The clinical presentation for hypoadrenocorticism can vary from mild, vague clinical signs to severe critical illness. For
dogs that present with mild clinical signs, maintenance therapy may be initiated immediately. Dogs that present in crisis
will require more aggressive initial management.
The initial main objectives of therapy in critically ill dogs are reversing life-threatening arrhythmias, administering intravascular
volume resuscitation, replacing glucocorticoids, and correcting hyperkalemia (Table 4).9
Table 4: Emergency Treatment of Critically Ill Dogs with Hypoadrenocorticism*
Administer fluid therapy
With these objectives in mind, place an intravenous catheter, and administer intravenous fluids, typically 0.9% sodium chloride
solution.
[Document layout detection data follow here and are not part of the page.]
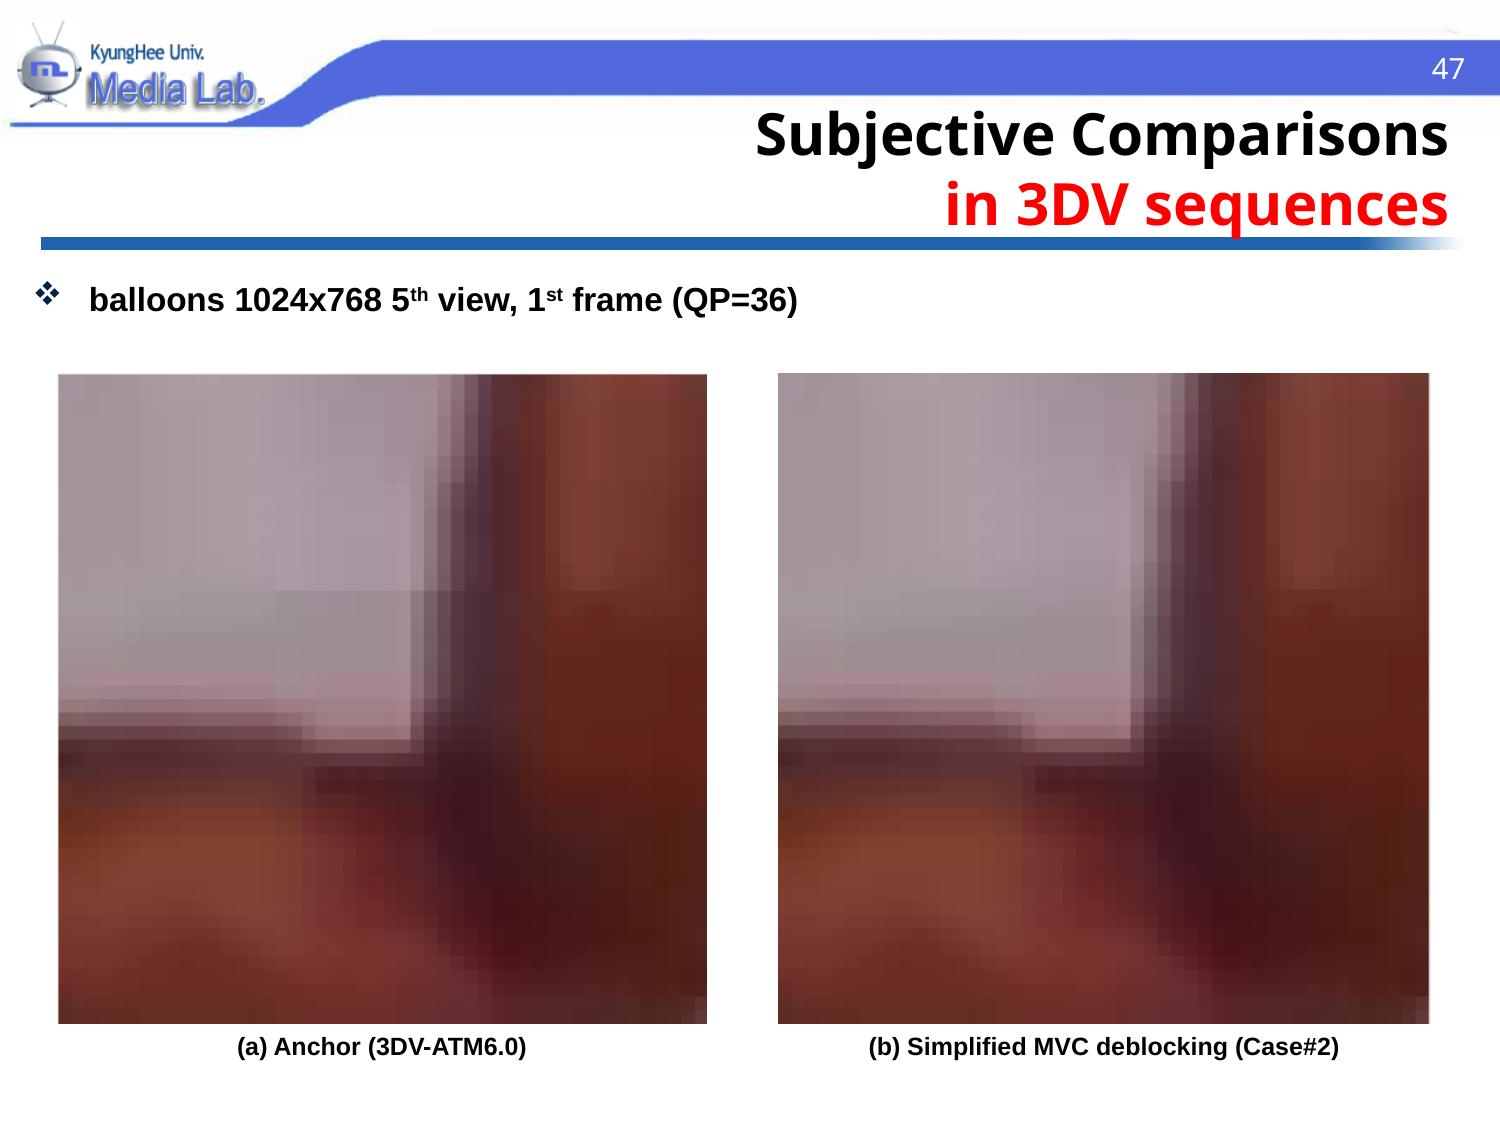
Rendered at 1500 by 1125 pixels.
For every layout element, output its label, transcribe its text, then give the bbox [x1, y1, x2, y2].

picture [0, 0, 1500, 138]
picture [778, 373, 1431, 1024]
picture [56, 373, 708, 1024]
title Subjective Comparisons in 3DV sequences [312, 101, 1465, 233]
list balloons 1024x768 5th view, 1st frame (QP=36) [17, 262, 1483, 1107]
picture [41, 237, 1500, 250]
slide_number 47 [1403, 42, 1481, 93]
text_box (b) Simplified MVC deblocking (Case#2) [853, 1032, 1356, 1068]
text_box (a) Anchor (3DV-ATM6.0) [222, 1032, 543, 1068]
Many patients will require aggressive fluid resuscitation to correct hypovolemia, and their fluid requirements will
fluctuate over the first few days of therapy.2 Tailor the amount of intravenous fluid administered to the patient's specific needs based on the evaluation of physiologic
end points such as heart rate, blood pressure, central venous pressure, and mental status. For dogs with life-threatening
cardiac arrhythmias secondary to hyperkalemia, initiate immediate treatment (see "Treat hyperkalemia").
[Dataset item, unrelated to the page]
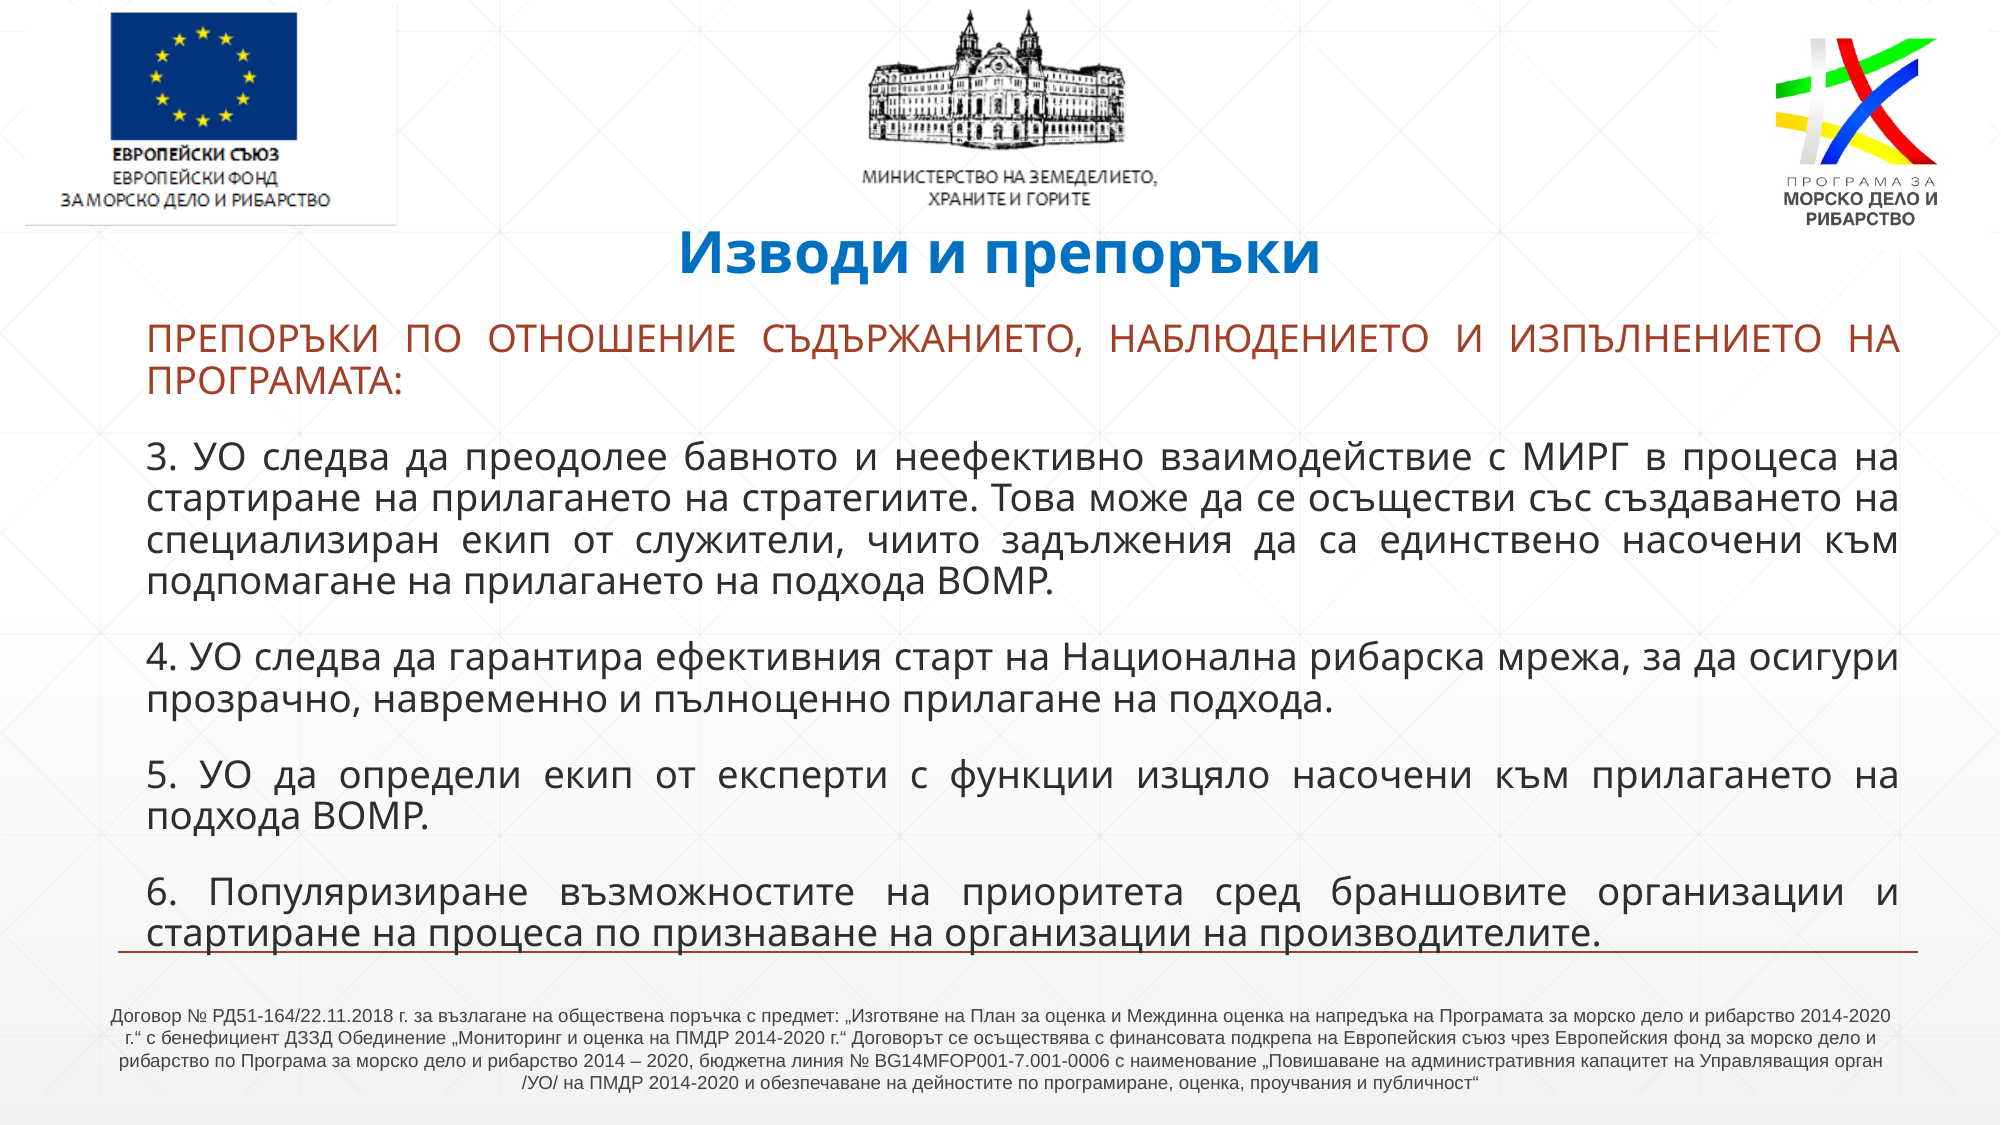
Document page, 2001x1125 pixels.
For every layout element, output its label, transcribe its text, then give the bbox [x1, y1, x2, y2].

It is essential that glucocorticoids are administered with an intravenous injection of dexamethasone sodium phosphate, prednisolone
sodium succinate, or hydrocortisone phosphate when hypoadrenocorticism is suspected in a critically ill dog (Table 4).13 Continue injectable glucocorticoids until maintenance therapy is instituted.
ACTH stimulation test timing. Ideally, an ACTH stimulation test should be performed before you administer glucocorticoids. However, glucocorticoids should
not be withheld pending the results of the test. If an ACTH stimulation test cannot be performed immediately, administer glucocorticoids
until hypoadrenocorticism is confirmed. Dexamethasone is an ideal glucocorticoid in this situation since it is rapid-acting
and, unlike other glucocorticoids, will not directly interfere with the cortisol assay.9,13 A single intravenous injection of dexamethasone at ≤ 1 mg/kg does not significantly decrease post-ACTH stimulation plasma
cortisol concentrations 24 hours after dexamethasone administration in dogs.27
Although 5 mg/kg dexamethasone administered intravenously significantly decreases post-ACTH stimulation plasma cortisol concentrations
24 hours after the dexamethasone administration (control dogs' cortisol concentrations 15.1 ± 3.1 μg/100 ml; dexamethasone-treated
dogs' cortisol concentrations 10.6 ± 1.7 μg/100 ml), this degree of suppression would be unlikely to result in an inappropriate
diagnosis of hypoadrenocorticism.27 However, it is important to consider that long-term glucocorticoid administration will eventually lead to adrenal cortical
atrophy and a lack of cortisol production post-ACTH stimulation. For this reason, ACTH stimulation testing should be performed
as soon as possible in any dog suspected of having hypoadrenocorticism, and the results should be interpreted in light of
previous exogenous glucocorticoid administration.